Jeff Jackett

Jeff Jackett

Jeff Jackett
Marketing manager, Gatorade, Pepsi-QTG Canada
Behind the can’t-miss recent series of Gatorade ads, Jeff Jackett has managed to marry his deep passion for sports (he’s been called a sports lunatic) with a keen marketing savvy. The result has been some pretty slick spots, which helped double sales expectations of the Gatorade X-Factor brand, as well as snag NHL phenom Sidney Crosby before he became a star. (Incidentally, the first spot, which ends with Crosby running down the street with a hockey stick in hand being chased by hundreds of street hockey players, just launched in April.)
Before Gatorade, which he joined in 2003, Jackett spent nine years at Unilever, working as brand manager on Sunlight. We had to ask, what, really, do marketers get out of awards ceremonies like the Cannes Lions? ‘I’m sure many folks think not much,’ he says, ‘but they certainly help marketers both recruit and retain talent.

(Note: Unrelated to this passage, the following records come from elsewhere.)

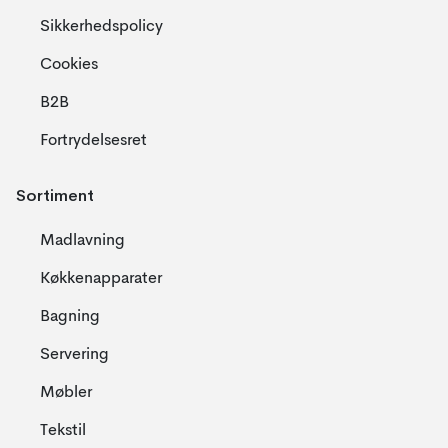
Sikkerhedspolicy
Cookies
B2B
Fortrydelsesret
Sortiment
Madlavning
Køkkenapparater
Bagning
Servering
Møbler
Tekstil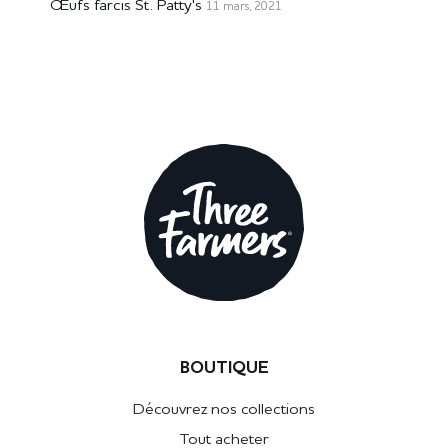
Œufs farcis St. Patty's
11 mars, 2021
BOUTIQUE
Découvrez nos collections
Tout acheter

People want to work for [brands] that do good work.’

Pick #1
Campaign: Dose
Agency: Rethink
The concept: A multiplatform campaign all about attitude, irreverence and fun that used TV, wild postings and transit shelters to target 18-34.

Why do you like it?
Witty humour with shock value and stopping power. Love the casting.

Why is it effective?
Very fresh, cynical, and distinctly different. The reader should also expect this in the content.

What consumer insight has it tapped into?
Finally, a media source as disaffected, cynical and apathetic
as its target!

What makes it Cannes worthy?
Brave, distinctive, cuts through, and could appeal to the non-conformist fibres still left in the judges.

Pick #2
Client: Nike Hockey Training Outdoor
Agency: Taxi
The concept: A very big campaign featuring NHL players. One element of the campaign pushed OOH to rarely used 50 ft. and 150 ft. heights with images of the athletes hanging from a crane in Toronto and on a floating billboard in Vancouver Harbour.

Why do you like it?
It’s totally unique, imaginative and larger-than-life. When I first saw Jarome Iginla hanging upside-down from the ceiling in Square One mall in Mississauga, my first reaction was: ‘That’s cool.’ And the more executions I saw the more I said that. I also like it because they didn’t scream out who the athletes were. Nike was confident enough to know their youth target would know.

Why is it effective?
The bigness of it, the unconventional shapes, the unconventional placement (the barge execution in Vancouver was brilliant), the call to action and the way to find out more through the website. It’s just really well done.

What consumer insight has it tapped into?
The specific product featured by the ad is not that unique – there are lots of other training performance apparel lines out there. But by positioning the product in a unique and dynamic way not only will it get noticed, but it can also elevate people’s performance perceptions of the product.

What makes it Cannes worthy?
Fresh, original, likeable, memorable. And Cannes and other awards festivals need to do a better job of recognizing non-film ads, especially in light of changing media habits of consumers.